Aliens have landed on Earth, and a couple of relatively normal Americans find themselves mysteriously drawn to them as the government pulls out all the stops to prevent the truth from getting out. It’s been more than 20 years since the release of the director’s last alien invasion movie, and a lot has changed. We are more cynical, weary, and isolated now.

We are prone to conspiracy theories and mistrustful of authority. We are surrounded and consumed with latent rage. This environment is ripe for a new perspective on how the world would respond to the revelation of extraterrestrial visitors, but Disclosure Day is often too hopeful for its own good.

Josh O’Connor and Emily Blunt star as a duo who have an inexplicable, psychic connection to each other and the rest of the world. He is Daniel Kellner, a cybersecurity expert about to blow the whistle on a trove of evidence about extraterrestrial visitations on Earth that a shadowy government agency has been keeping under lock and key (overseen by a beardy Colin Firth).

She is Margaret Fairchild, a restless meteorologist at a local TV station in Kansas City who has sudden fits of clairvoyance and multilingualism. Guided by Colman Domingo, a fellow whistleblower who knows more than they do about the secrets they harbour, Daniel and Margaret try to evade capture and disclose the truth to the world.

Disclosure Day - Steven Spielberg - 2026
Credit: Universal Pictures

At the heart of the film is a plea for empathy. Far from being a malevolent force, the aliens, we learn, are creatures of deep emotional intelligence who seek to spread connection in a world on the brink of World War III. As a result, whenever Margaret is cornered, she uses her psychic powers to appeal to her aggressors’ humanity.

“You do want the baby,” she tells a policeman who pulls her over for speeding. “You’re not like your dad.” She can even transform in their eyes to become figures of their past – beloved dead wives and fathers whose shining eyes project love and healing. Instead of panicking, her would-be captors collapse under the emotional heft of it, letting her pass in a daze of overdue resolution.

It’s a nice interpretation of psychology, the same mentality that leads people to claim that the dictators and dick-swinging megalomaniacs of the world really just need a hug and a good cry. If you’re on board with this notion, Disclosure Day will probably hit all the right notes. It has Spielberg’s unfailing faith in humanity, which shone through in movies like ET and Close Encounters of the Third Kind, but which, nearly five decades on, feels more than a little naive.

These days, pessimism is like dry rot – embedded in our foundations and nearly impossible to eradicate, especially with anything as nebulous as kindness. Screenwriter David Koepp, who has collaborated with Spielberg on multiple occasions, has a wildly uneven track record, and unfortunately, the script is the weakest link in this equation. Under more subtle hands, the optimism in Disclosure Day could have operated on a subliminal level. Instead, it is all too often a sledgehammer.

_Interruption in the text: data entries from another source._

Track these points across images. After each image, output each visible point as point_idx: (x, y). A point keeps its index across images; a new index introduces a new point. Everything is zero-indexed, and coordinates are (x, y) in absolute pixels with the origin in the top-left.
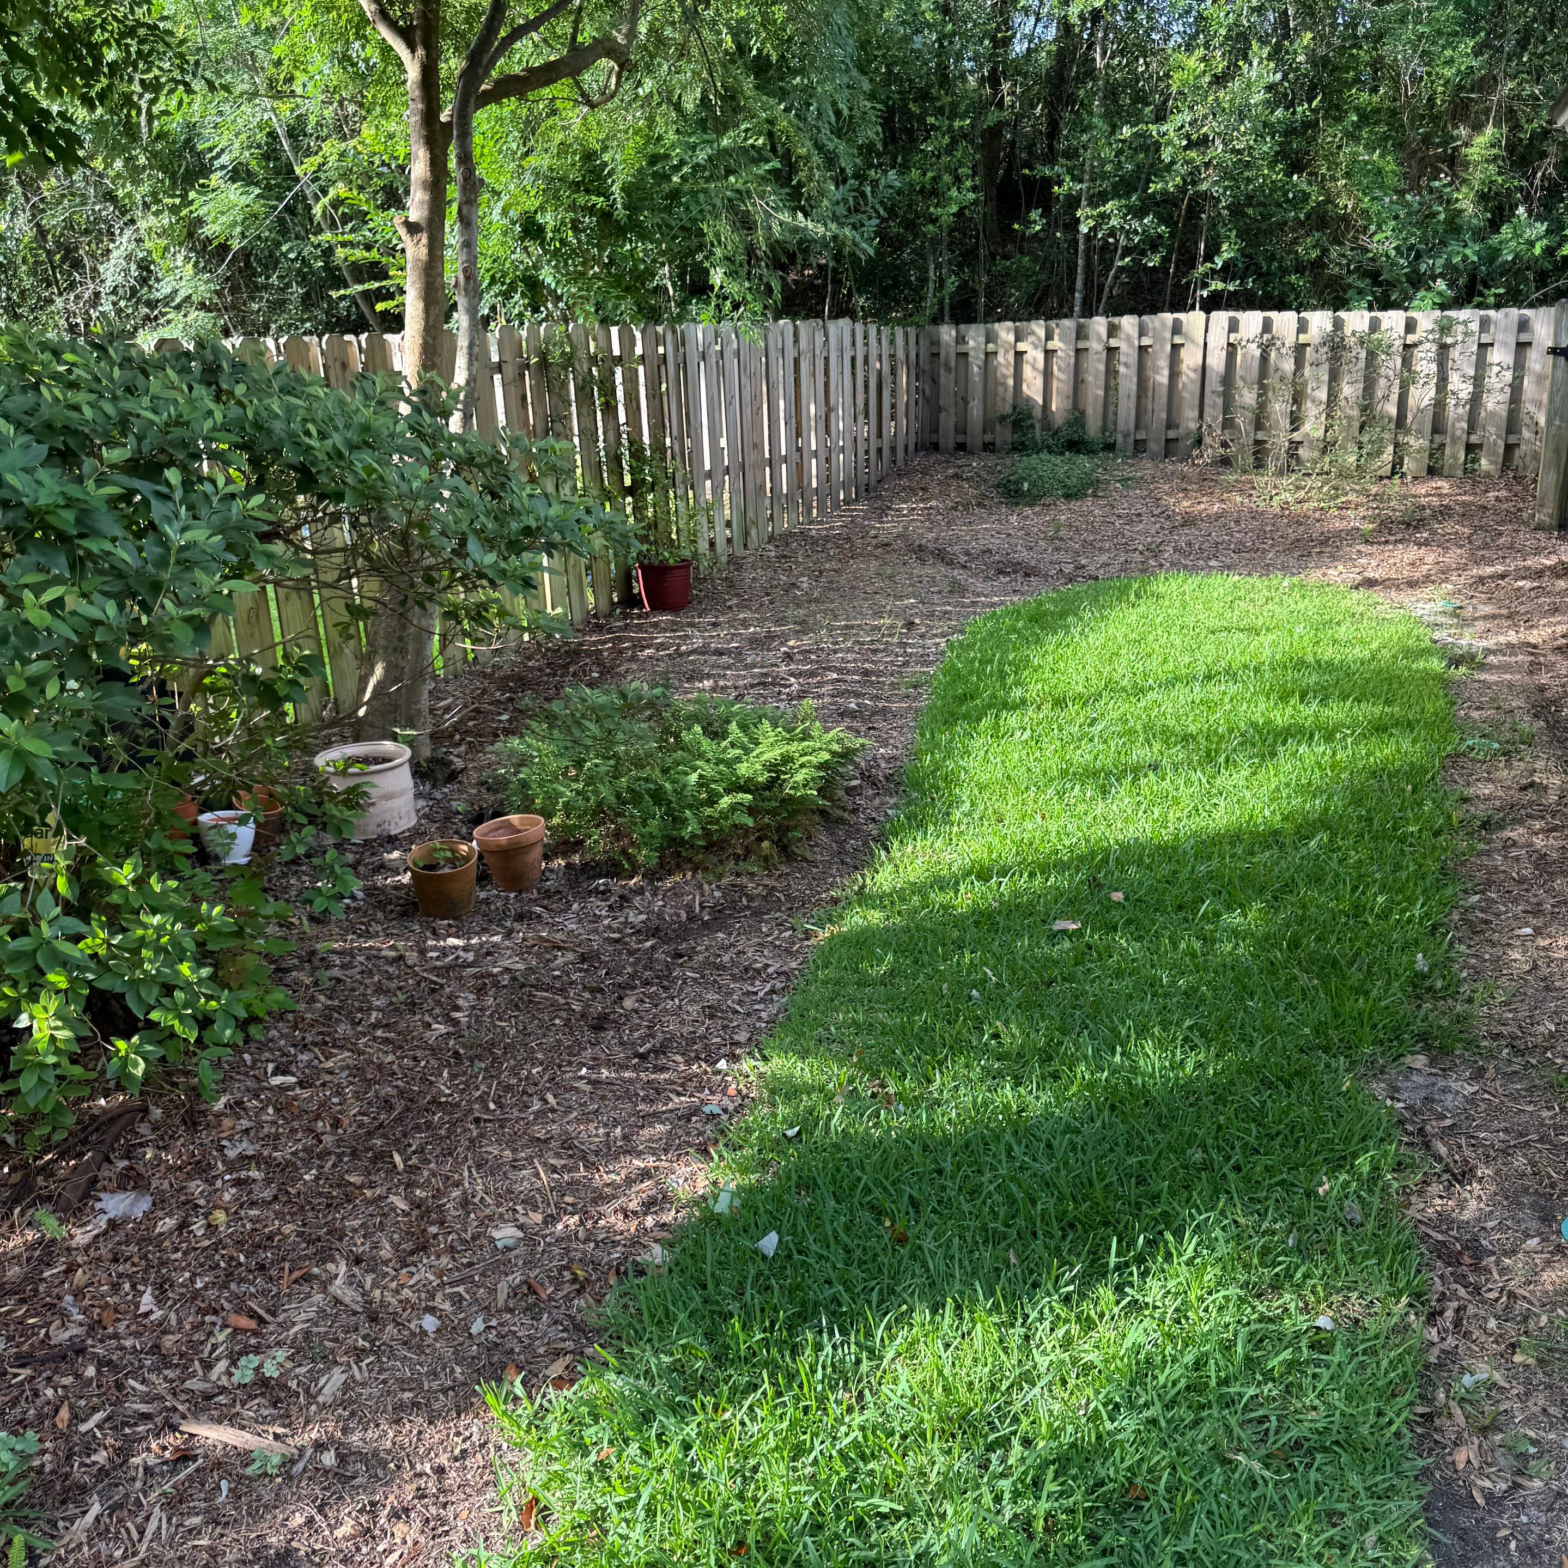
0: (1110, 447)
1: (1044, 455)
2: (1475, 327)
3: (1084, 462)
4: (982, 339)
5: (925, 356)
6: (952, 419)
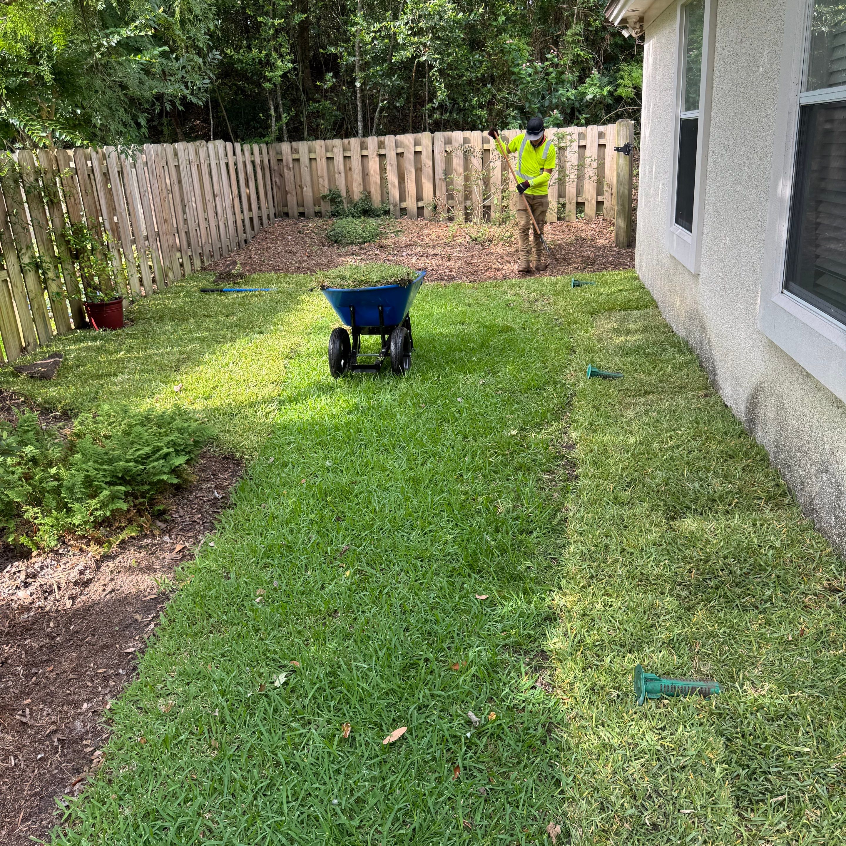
0: (387, 212)
1: (350, 219)
2: (575, 136)
3: (373, 222)
4: (306, 151)
5: (274, 162)
6: (295, 198)
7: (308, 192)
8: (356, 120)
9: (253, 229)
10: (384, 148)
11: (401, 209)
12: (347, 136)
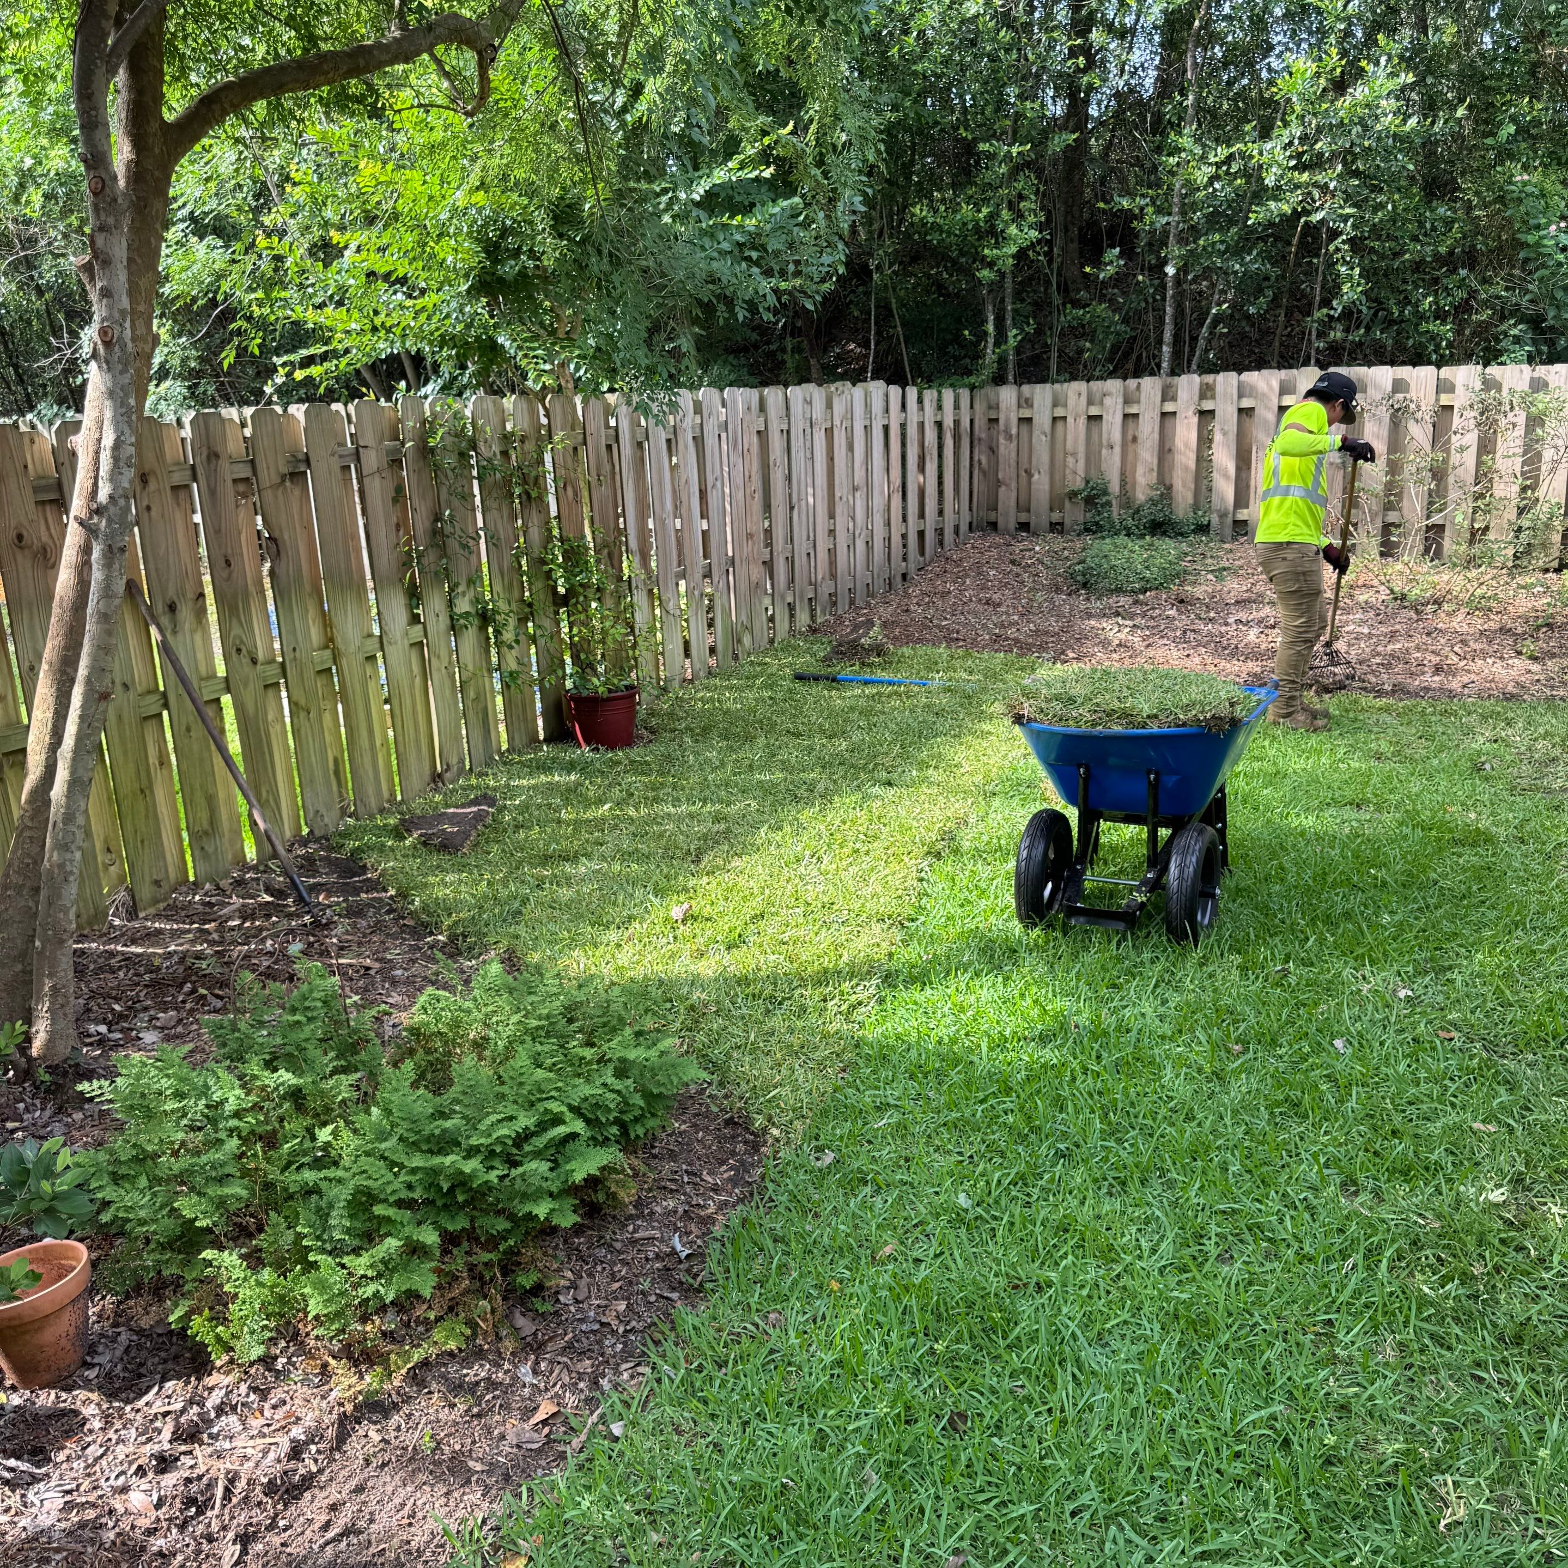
0: (1203, 529)
1: (1122, 539)
3: (1169, 548)
4: (1049, 401)
5: (980, 423)
6: (1014, 494)
7: (1041, 483)
8: (1160, 342)
9: (922, 552)
10: (1213, 397)
11: (1236, 523)
12: (1137, 374)
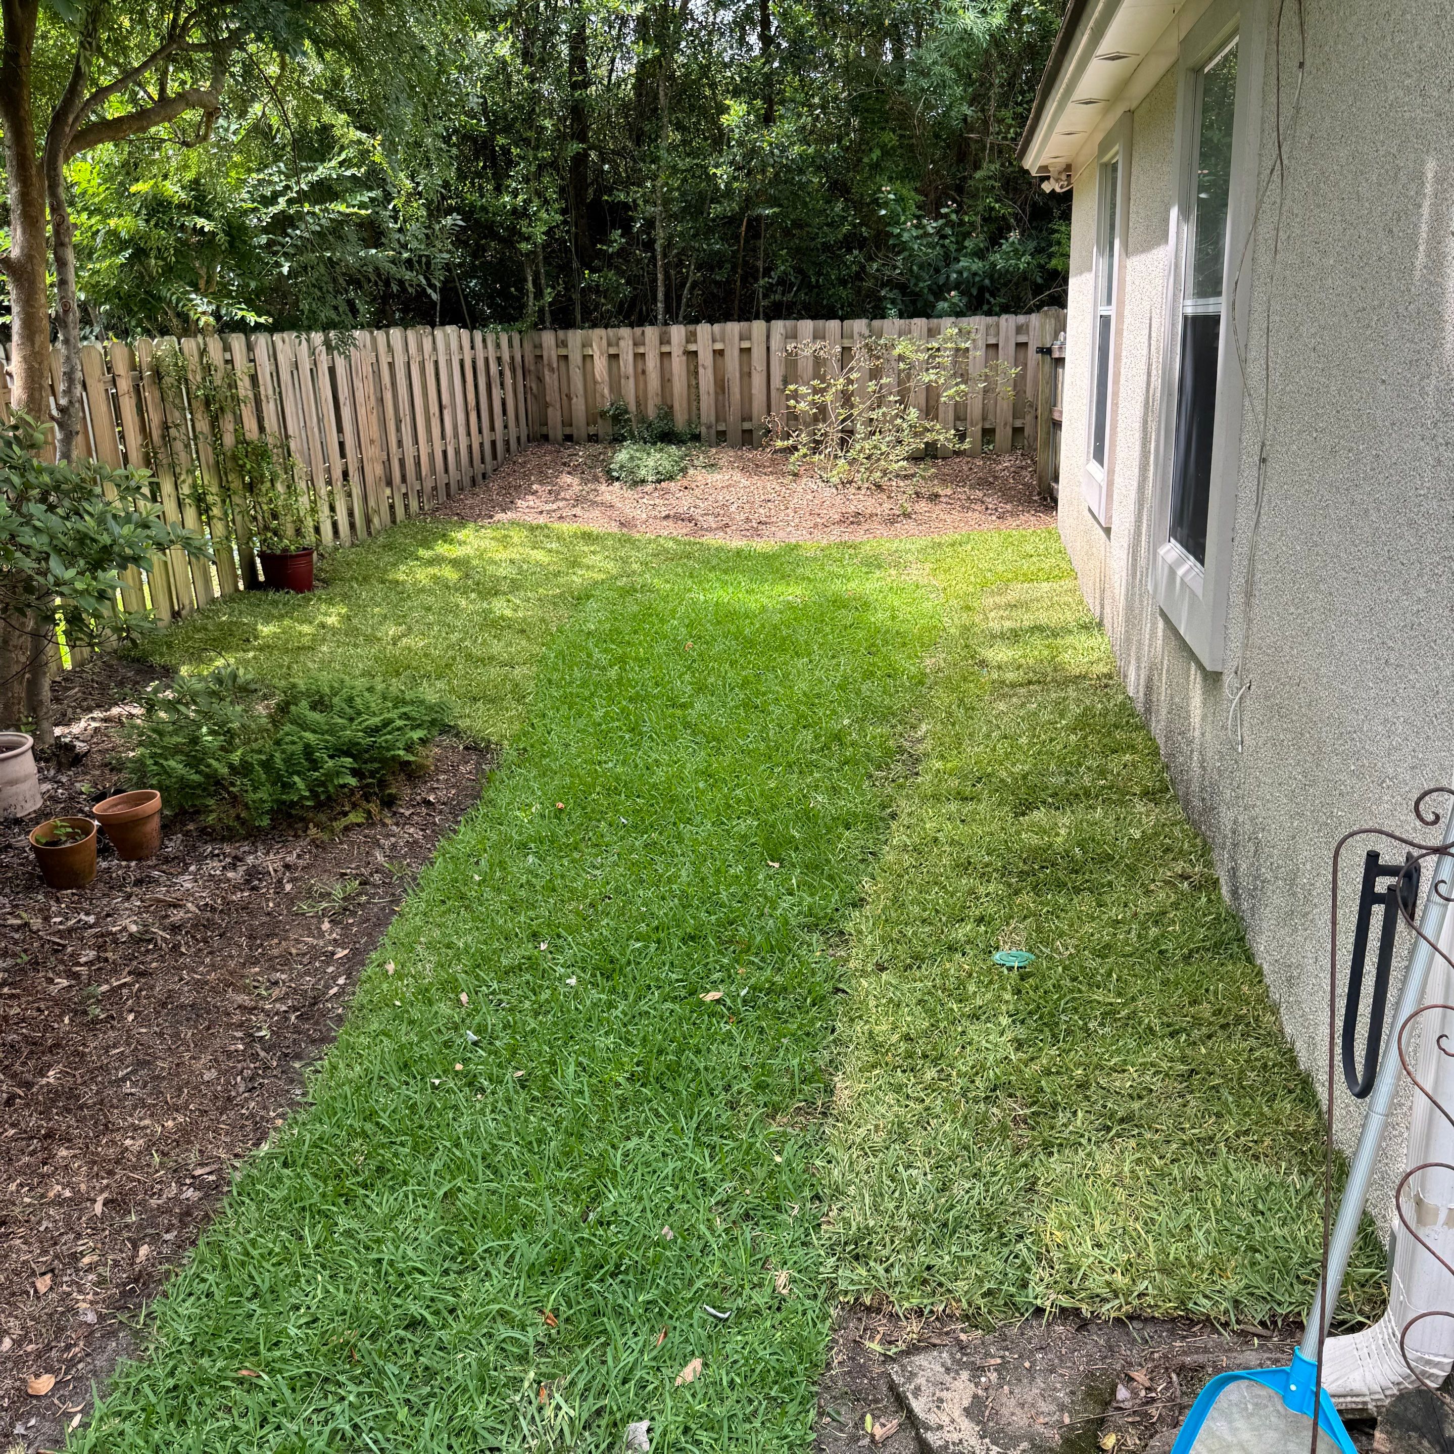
0: (696, 438)
1: (640, 446)
2: (982, 330)
3: (674, 451)
4: (579, 343)
5: (529, 358)
6: (559, 413)
7: (579, 405)
8: (655, 300)
9: (495, 457)
10: (695, 342)
11: (718, 432)
12: (640, 324)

Luckily for Koepp and Spielberg, they have Blunt, whose performance is the most electrifying and redeeming aspect of the film. As Margaret, she is sharp, silly, and sincere, a mixture of Carole Lombard and Karen Allen. Without her, Disclosure Day would be far too formulaic and old-fashioned, even with Spielberg’s sharp-as-ever directing chops. Between this and The Devil Wears Prada 2 earlier this year, Blunt has shown a superhuman ability to transform listless material into riveting performances. There are points where even she can’t save the script from itself, though. Particularly around the halfway point, the film flails about in sentimentality for several scenes too long.

Emily Blunt - Steven Spielberg - DISCLOSURE DAY - 2026
Credit: Universal Pictures

John Williams, who has nothing to prove and is well deserving of his GOAT status, has provided a score that is so relentless and manipulative that it becomes grating. It’s like having someone tap continuously on your shoulder for the duration of the movie, insistent, annoying, and so constant that it loses all meaning. In the cinema where I watched the film, one scene of overbearing sincerity was punctuated with the deafening sound of snoring. It provided a welcome moment of levity in an otherwise joyless interlude of unearned emotion and highlighted the scene with much greater meaning than the swelling orchestrals.

There are certain visual decisions in this movie that, like Williams’s contribution, are so clichéd that they approach meaninglessness. It is hard to give yourself over to the sentimentality of it all when certain creative choices feel so perfunctory. But there is no question that the overarching themes – kindness and empathy – are genuine. Spielberg may have pioneered the summer blockbuster and reinvented Hollywood, but he hasn’t let corporate success eclipse his humanity.

I sincerely hope that the audience who fell under the spell of Project Hail Mary will feel similarly softened and snuggled by Disclosure Day. We need more sincerity and warmth in the world. But for those hoping for the type of painful soul-searching found in Close Encounters of the Third Kind, this hopeful but often superficial variation on familiar themes leaves little to contemplate once the credits roll.